Work required
Repeat both records below verbatim, omitting the pictures.

(Image element box records)
═══

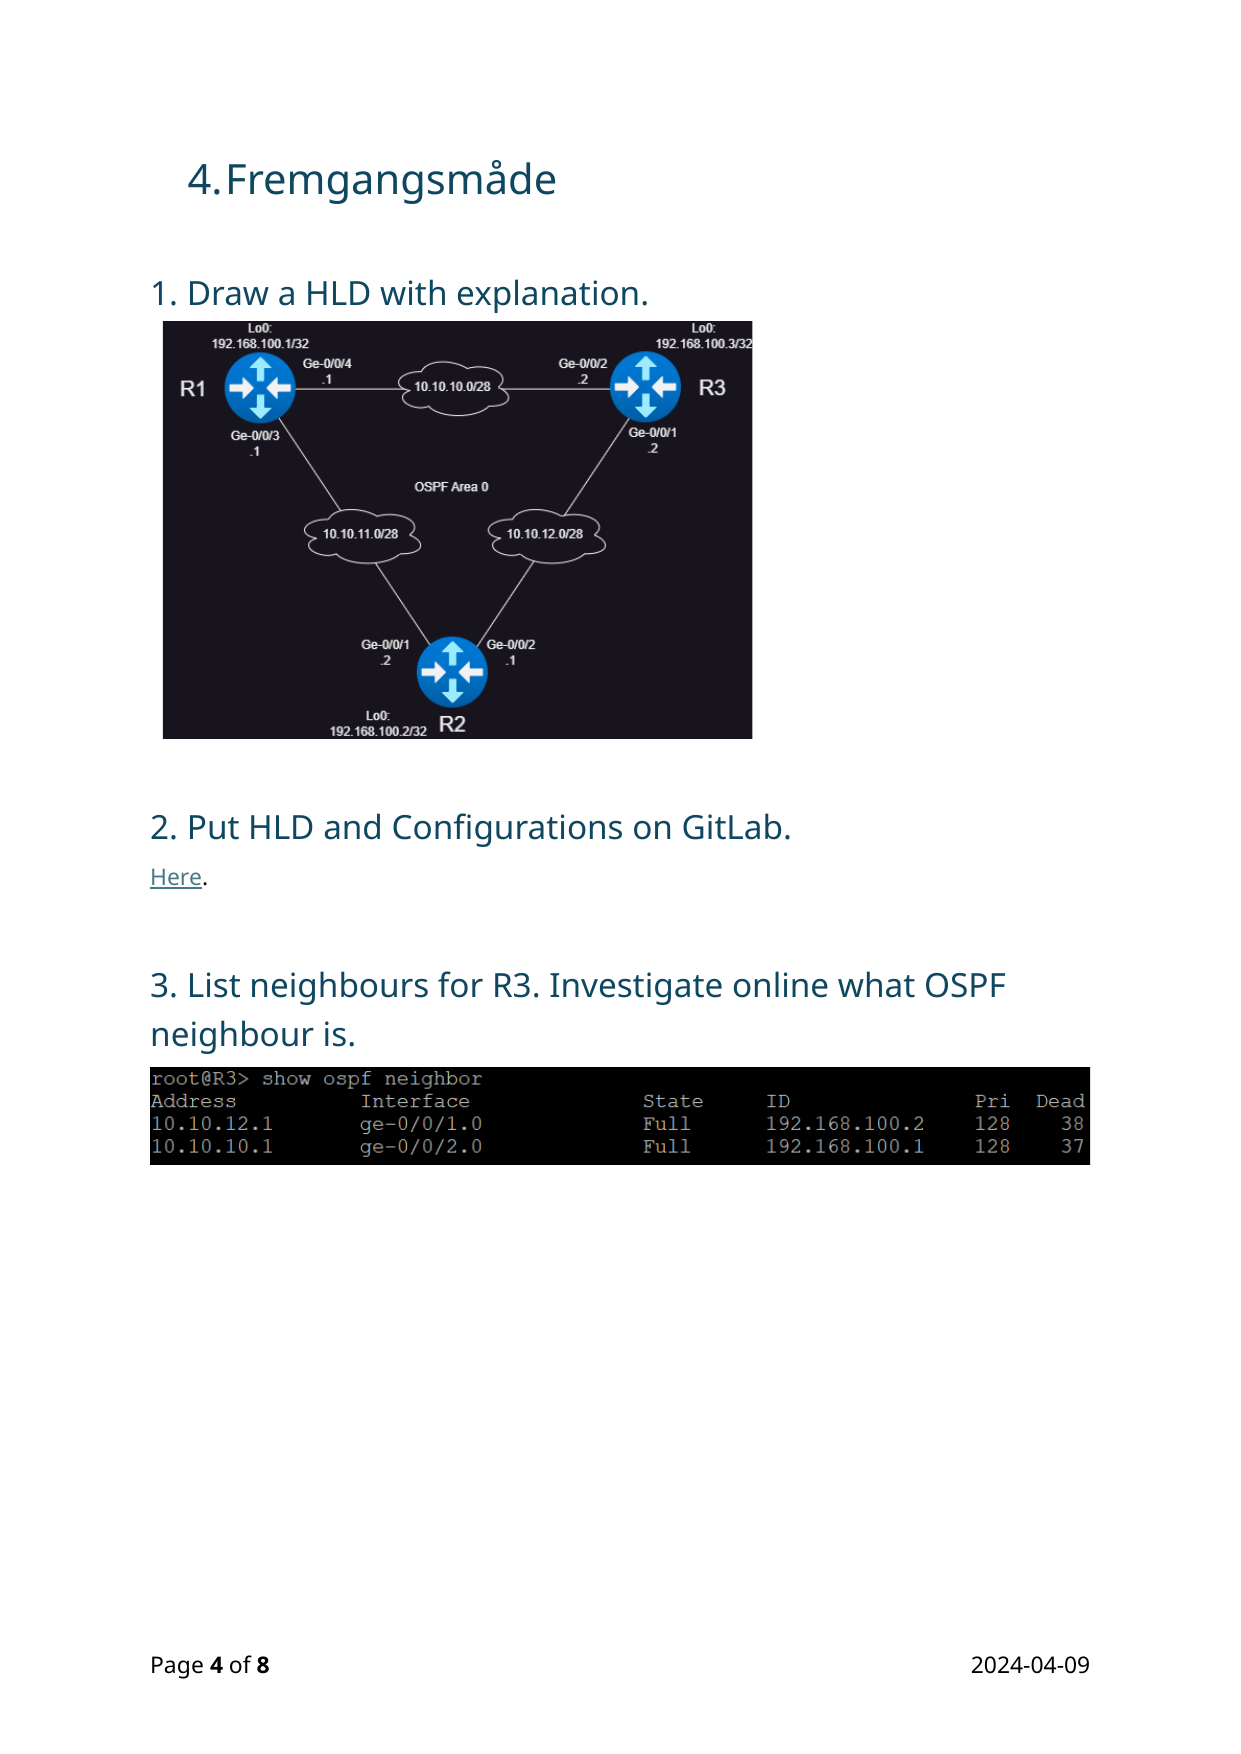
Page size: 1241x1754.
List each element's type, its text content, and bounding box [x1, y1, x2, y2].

subtitle 1. Draw a HLD with explanation. [150, 270, 1090, 315]
subtitle 3. List neighbours for R3. Investigate online what OSPF neighbour is. [150, 962, 1090, 1056]
picture [162, 321, 753, 739]
text Here. [150, 861, 1090, 892]
picture [150, 1067, 1091, 1165]
subtitle Fremgangsmåde [187, 150, 1090, 207]
subtitle 2. Put HLD and Configurations on GitLab. [150, 803, 1090, 849]
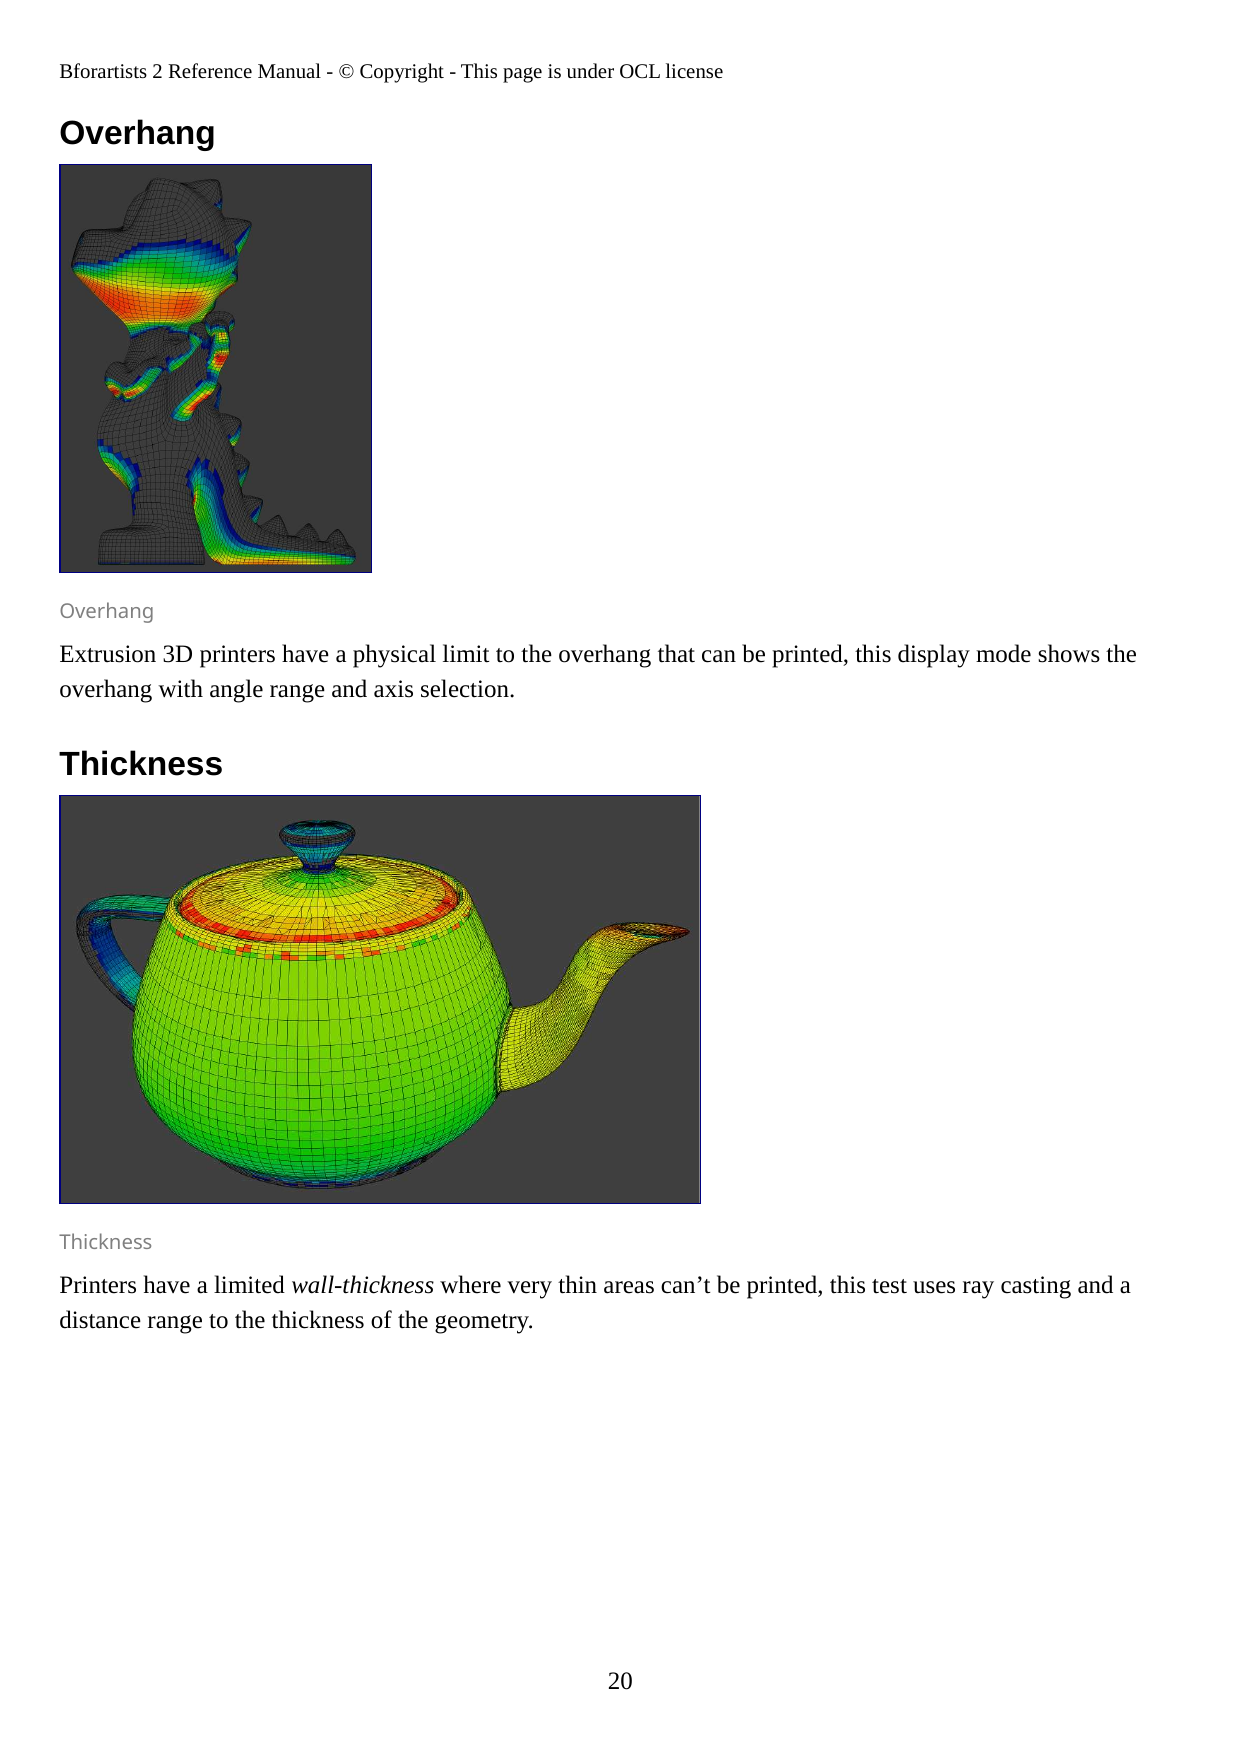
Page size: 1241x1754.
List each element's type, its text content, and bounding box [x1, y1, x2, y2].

text Printers have a limited wall-thickness where very thin areas can’t be printed, this test uses ray casting and a distance range to the thickness of the geometry. [59, 1270, 1181, 1333]
subtitle Thickness [59, 744, 1181, 782]
text Overhang [59, 593, 1181, 625]
subtitle Overhang [59, 113, 1181, 151]
picture [61, 796, 700, 1203]
text Thickness [59, 1224, 1181, 1256]
picture [61, 165, 371, 572]
text Extrusion 3D printers have a physical limit to the overhang that can be printed, this display mode shows the overhang with angle range and axis selection. [59, 639, 1181, 702]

═══

Response to the task
Page size: 1241x1754.
List each element's type, its text content, and bounding box [x1, y1, x2, y2].

subtitle 1. Draw a HLD with explanation. [150, 270, 1090, 315]
subtitle 3. List neighbours for R3. Investigate online what OSPF neighbour is. [150, 962, 1090, 1056]
picture [162, 321, 753, 739]
text Here. [150, 861, 1090, 892]
picture [150, 1067, 1091, 1165]
subtitle Fremgangsmåde [187, 150, 1090, 207]
subtitle 2. Put HLD and Configurations on GitLab. [150, 803, 1090, 849]
Page size: 1241x1754.
List each element's type, its text content, and bounding box [x1, y1, x2, y2].

text Printers have a limited wall-thickness where very thin areas can’t be printed, this test uses ray casting and a distance range to the thickness of the geometry. [59, 1270, 1181, 1333]
subtitle Thickness [59, 744, 1181, 782]
text Overhang [59, 593, 1181, 625]
subtitle Overhang [59, 113, 1181, 151]
picture [61, 796, 700, 1203]
text Thickness [59, 1224, 1181, 1256]
picture [61, 165, 371, 572]
text Extrusion 3D printers have a physical limit to the overhang that can be printed, this display mode shows the overhang with angle range and axis selection. [59, 639, 1181, 702]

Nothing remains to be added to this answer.